Joby Aviation and Volocopter gave the public a vivid glimpse of what the future of aviation might look like this weekend, with both companies performing brief demonstration flights of their electric aircraft in New York City.
The demonstration flights were conducted during a press conference on Sunday, during which New York City Mayor Eric Adams announced that the city would electrify two of the three heliports located in Manhattan — Downtown Manhattan Heliport and East 34th Street. (The third heliport is privately owned.) Beta Technologies, which is also developing an electric aircraft, showed off its interoperable aircraft charging technology at the event.
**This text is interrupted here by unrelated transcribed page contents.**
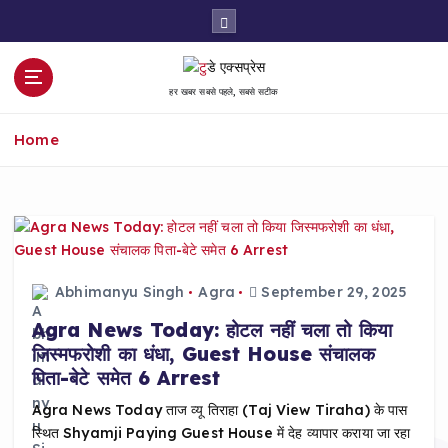
S
k
i
p
हर खबर सबसे पहले, सबसे सटीक
t
o
Home
c
o
n
t
e
n
t
Abhimanyu Singh
Agra
September 29, 2025
Agra News Today: होटल नहीं चला तो किया
जिस्मफरोशी का धंधा, Guest House संचालक
पिता-बेटे समेत 6 Arrest
Agra News Today ताज व्यू तिराहा (Taj View Tiraha) के पास
स्थित Shyamji Paying Guest House में देह व्यापार कराया जा रहा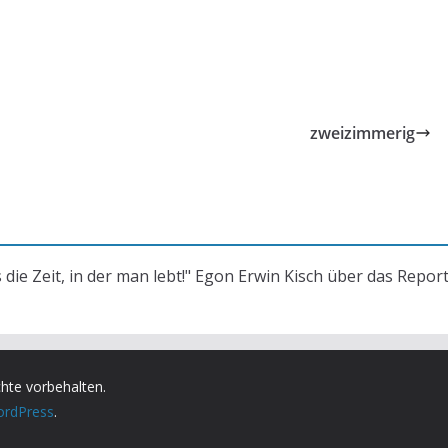
zweizimmerig
s die Zeit, in der man lebt!" Egon Erwin Kisch über das Repor
chte vorbehalten.
rdPress
.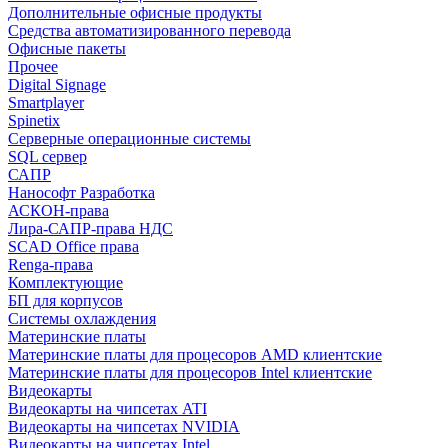
Дополнительные офисные продукты
Средства автоматизированного перевода
Офисные пакеты
Прочее
Digital Signage
Smartplayer
Spinetix
Серверные операционные системы
SQL сервер
САПР
Нанософт Разработка
АСКОН-права
Лира-САПР-права НДС
SCAD Office права
Renga-права
Комплектующие
БП для корпусов
Системы охлаждения
Материнские платы
Материнские платы для процесоров AMD клиентские
Материнские платы для процесоров Intel клиентские
Видеокарты
Видеокарты на чипсетах ATI
Видеокарты на чипсетах NVIDIA
Видеокарты на чипсетах Intel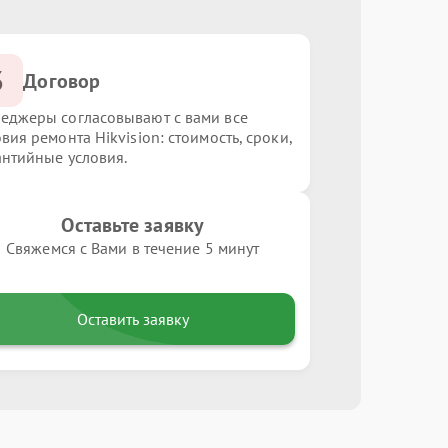
3
Договор
еджеры согласовывают с вами все
вия ремонта Hikvision: стоимость, сроки,
антийные условия.
Оставьте заявку
Свяжемся с Вами в течение 5 минут
Оставить заявку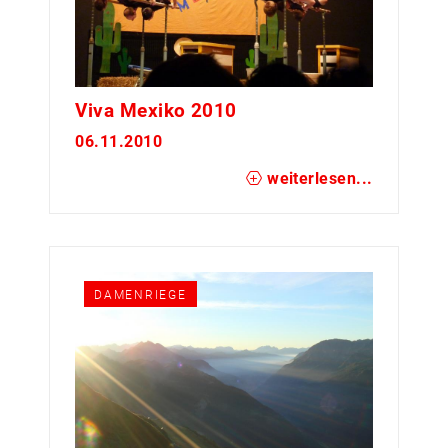
Viva Mexiko 2010
06.11.2010
weiterlesen...
DAMENRIEGE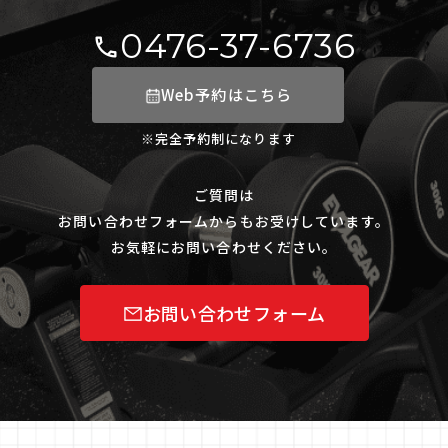
0476-37-6736
Web予約はこちら
※完全予約制になります
ご質問は
お問い合わせフォームからもお受けしています。
お気軽にお問い合わせください。
お問い合わせフォーム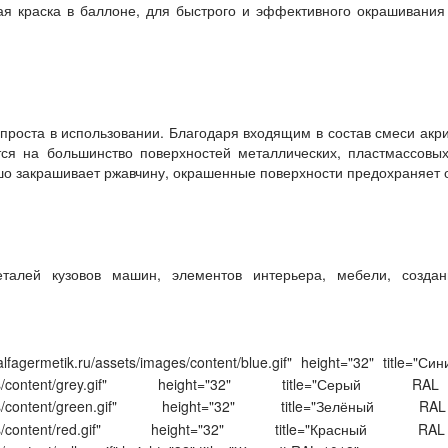
я краска в баллоне, для быстрого и эффективного окрашивани
проста в использовании. Благодаря входящим в состав смеси акри
тся на большинство поверхностей металлических, пластмассовых
шо закрашивает ржавчину, окрашенные поверхности предохраняет 
талей кузовов машин, элементов интерьера, мебели, созда
alfagermetik.ru/assets/images/content/blue.gif" height="32" title="
ets/images/content/grey.gif" height="32" title="Серый
ts/images/content/green.gif" height="32" title="Зелёный
ets/images/content/red.gif" height="32" title="Красный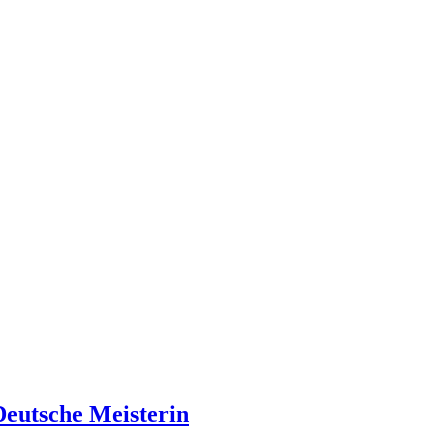
Deutsche Meisterin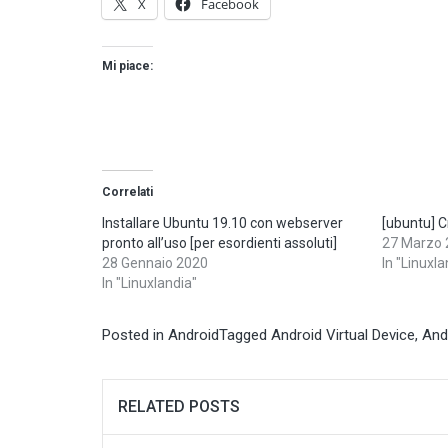
X
Facebook
Mi piace:
Correlati
Installare Ubuntu 19.10 con webserver
[ubuntu] 
pronto all’uso [per esordienti assoluti]
27 Marzo 
28 Gennaio 2020
In "Linuxla
In "Linuxlandia"
Posted in
Android
Tagged
Android Virtual Device
,
Andr
RELATED POSTS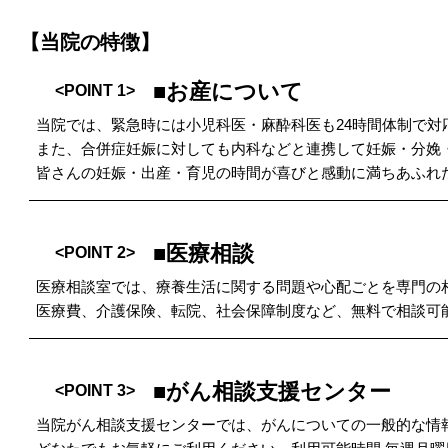
【当院の特徴】
■お産について
<POINT 1>
当院では、緊急時には小児科医・麻酔科医も24時間体制で対
また、合併症妊娠に対しても内科などと連携して妊娠・分娩
皆さんの妊娠・出産・育児の時間が喜びと感動に満ちあふれ
■医療相談
<POINT 2>
医療相談室では、療養生活に関する問題や心配ごとを専門の
医療費、介護保険、転院、社会保障制度など、無料で相談可
■がん相談支援センター
<POINT 3>
当院がん相談支援センターでは、がんについての一般的な情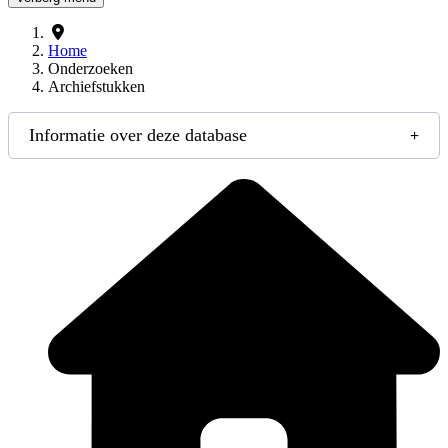
Home
Onderzoeken
Archiefstukken
Informatie over deze database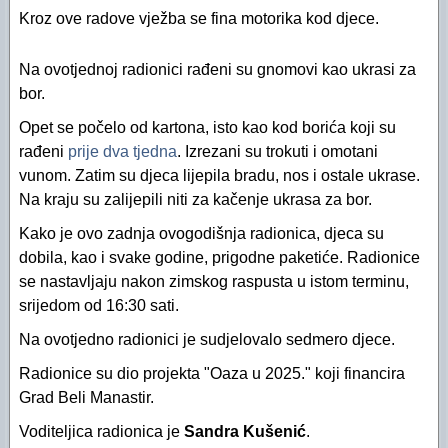
"Oazini" fotoalbumi na Facebooku (2012)
Izvještaj za 2016. godinu
Kroz ove radove vježba se fina motorika kod djece.
"Oazini" fotoalbumi na Facebooku (2011)
Izvještaj za 2015. godinu
Na ovotjednoj radionici rađeni su gnomovi kao ukrasi za
Audio- i videozapisi na YouTubeu
Izvještaj za 2014. godinu
bor.
Opet se počelo od kartona, isto kao kod borića koji su
Izvještaj za 2013. godinu
rađeni
prije dva tjedna
. Izrezani su trokuti i omotani
Izvještaj za 2012. godinu
vunom. Zatim su djeca lijepila bradu, nos i ostale ukrase.
Na kraju su zalijepili niti za kačenje ukrasa za bor.
Izvještaj za 2011. godinu
Kako je ovo zadnja ovogodišnja radionica, djeca su
Izvještaj za 2010. godinu
dobila, kao i svake godine, prigodne paketiće. Radionice
se nastavljaju nakon zimskog raspusta u istom terminu,
Izvještaj za 2009. godinu
srijedom od 16:30 sati.
Izvještaj za 2008. godinu
Na ovotjedno radionici je sudjelovalo sedmero djece.
Izvještaj za 2007. godinu
Radionice su dio projekta "Oaza u 2025." koji financira
Grad Beli Manastir.
Financijski plan i Program rada Oaze za 2026
Voditeljica radionica je
Sandra Kušenić
.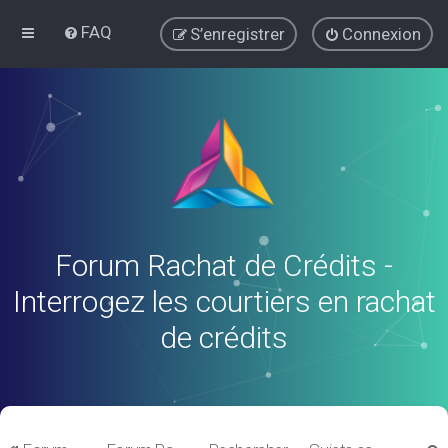
FAQ
S’enregistrer
Connexion
Forum Rachat de Crédits -
Interrogez les courtiers en rachat
de crédits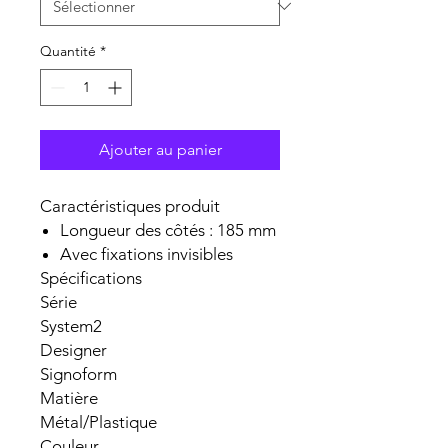
Quantité
*
Ajouter au panier
Caractéristiques produit
Longueur des côtés : 185 mm
Avec fixations invisibles
Spécifications
Série
System2
Designer
Signoform
Matière
Métal/Plastique
Couleur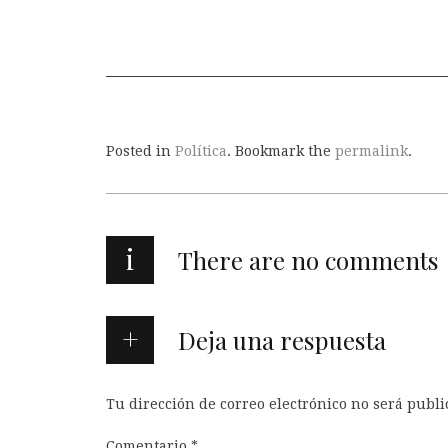
Posted in
Política
. Bookmark the
permalink
.
i
There are no comments
Deja una respuesta
Tu dirección de correo electrónico no será publi
Comentario
*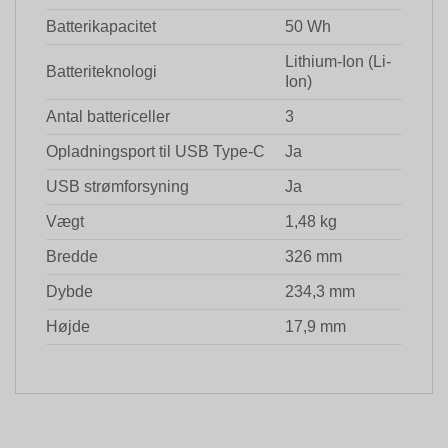
Batterikapacitet
50 Wh
Lithium-Ion (Li-
Batteriteknologi
Ion)
Antal battericeller
3
Opladningsport til USB Type-C
Ja
USB strømforsyning
Ja
Vægt
1,48 kg
Bredde
326 mm
Dybde
234,3 mm
Højde
17,9 mm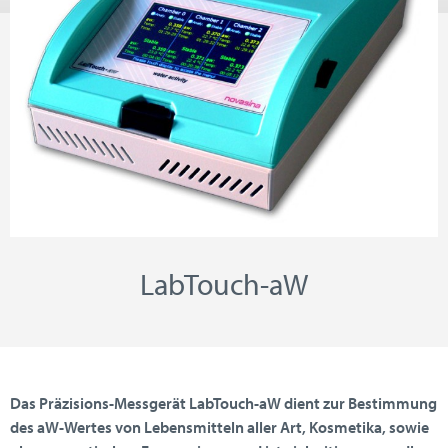
LabTouch-aW
Das Präzisions-Messgerät LabTouch-aW dient zur Bestimmung
des aW-Wertes von Lebensmitteln aller Art, Kosmetika, sowie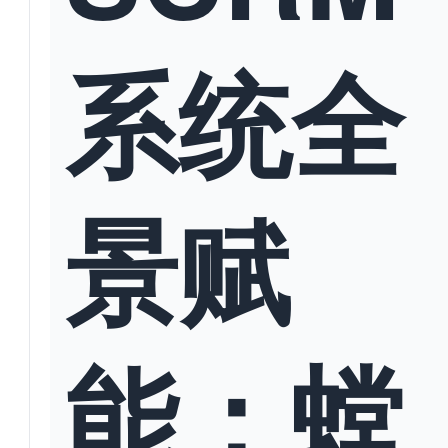
系统全
景赋
能：螳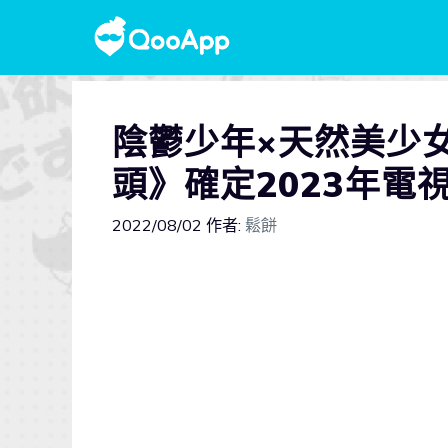
陰鬱少年×天然美少
頭》確定2023年電
2022/08/02
作者:
鬆餅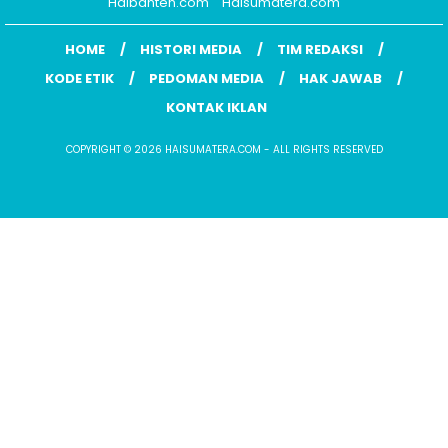
Haibanten.com
Haisumatera.com
HOME
HISTORI MEDIA
TIM REDAKSI
KODE ETIK
PEDOMAN MEDIA
HAK JAWAB
KONTAK IKLAN
COPYRIGHT © 2026 HAISUMATERA.COM - ALL RIGHTS RESERVED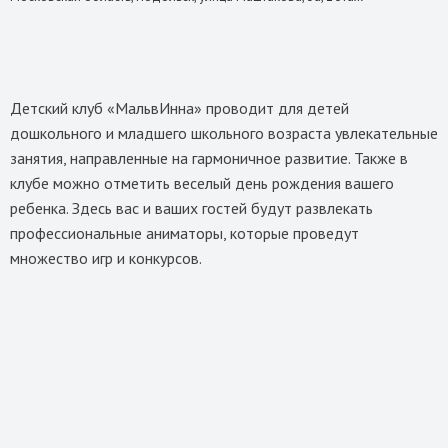
Детский клуб «МальвИнна» проводит для детей 
дошкольного и младшего школьного возраста увлекательные 
занятия, направленные на гармоничное развитие. Также в 
клубе можно отметить веселый день рождения вашего 
ребенка. Здесь вас и ваших гостей будут развлекать 
профессиональные аниматоры, которые проведут 
множество игр и конкурсов.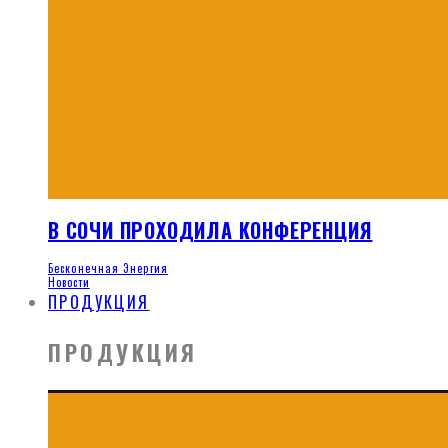
В СОЧИ ПРОХОДИЛА КОНФЕРЕНЦИЯ
Бесконечная Энергия
Новости
ПРОДУКЦИЯ
ПРОДУКЦИЯ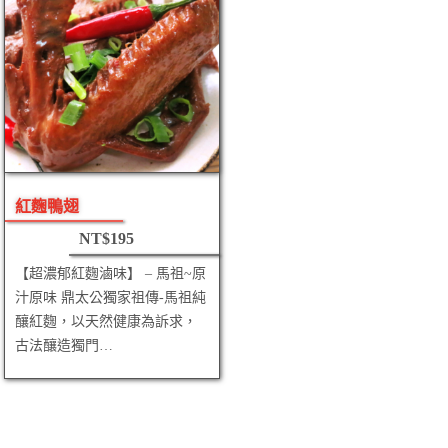
紅麴鴨翅
NT$
195
【超濃郁紅麴滷味】 – 馬祖~原
汁原味 鼎太公獨家祖傳-馬祖純
釀紅麴，以天然健康為訴求，
古法釀造獨門…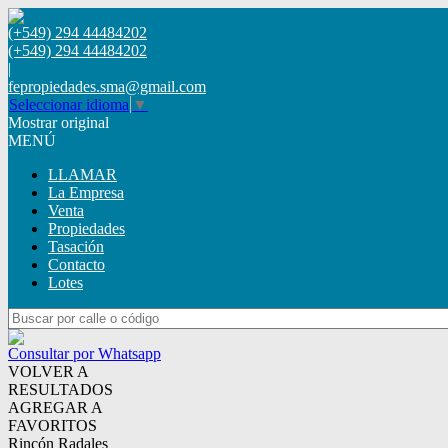
(+549) 294 44484202
(+549) 294 44484202
|
fepropiedades.sma@gmail.com
Seleccionar idioma
▼
Mostrar original
MENÚ
LLAMAR
La Empresa
Venta
Propiedades
Tasación
Contacto
Lotes
Consultar por Whatsapp
VOLVER A
RESULTADOS
AGREGAR A
FAVORITOS
Rincón Radales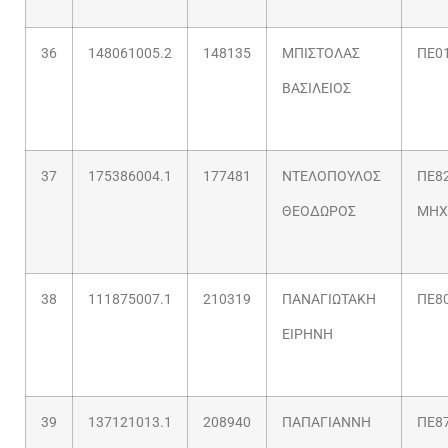
36
148061005.2
148135
ΜΠΙΣΤΟΛΑΣ
ΠΕ0
ΒΑΣΙΛΕΙΟΣ
37
175386004.1
177481
ΝΤΕΛΟΠΟΥΛΟΣ
ΠΕ82
ΘΕΟΔΩΡΟΣ
ΜΗΧ
38
111875007.1
210319
ΠΑΝΑΓΙΩΤΑΚΗ
ΠΕ8
ΕΙΡΗΝΗ
39
137121013.1
208940
ΠΑΠΑΓΙΑΝΝΗ
ΠΕ87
The move is a huge win for so-called “electric vertical take-off and landing” (eVTOL) developers, who will likely need hefty public investment in order to get their commercial air taxi service off the ground by the middle of the decade. Some of this investment has already started to materialize: in September, Joby announced that it would site its new aircraft factory in Dayton, Ohio, in a deal sweetened by upwards of $325 million in state incentives and benefits.
The eVTOL industry is benefiting from some major tailwinds — notably, climate commitments from dozens of cities, including New York City, to aggressively reduce carbon emissions and transition to clean energy. New York City’s aim is to reduce emissions by 80% from a 2005 baseline by 2050 — and electrifying the two heliports under its jurisdiction is one part of that.
Joby Aviation has had New York City in mind for some time. In October last year, the company announced that it would roll out its commercial service in New York and Los Angeles first, as part of a landmark “city-to-airport” service deal with its investor Delta Airlines. Joby estimated that the service could shrink the transit time from Manhattan to John F. Kennedy International Airport to just seven minutes.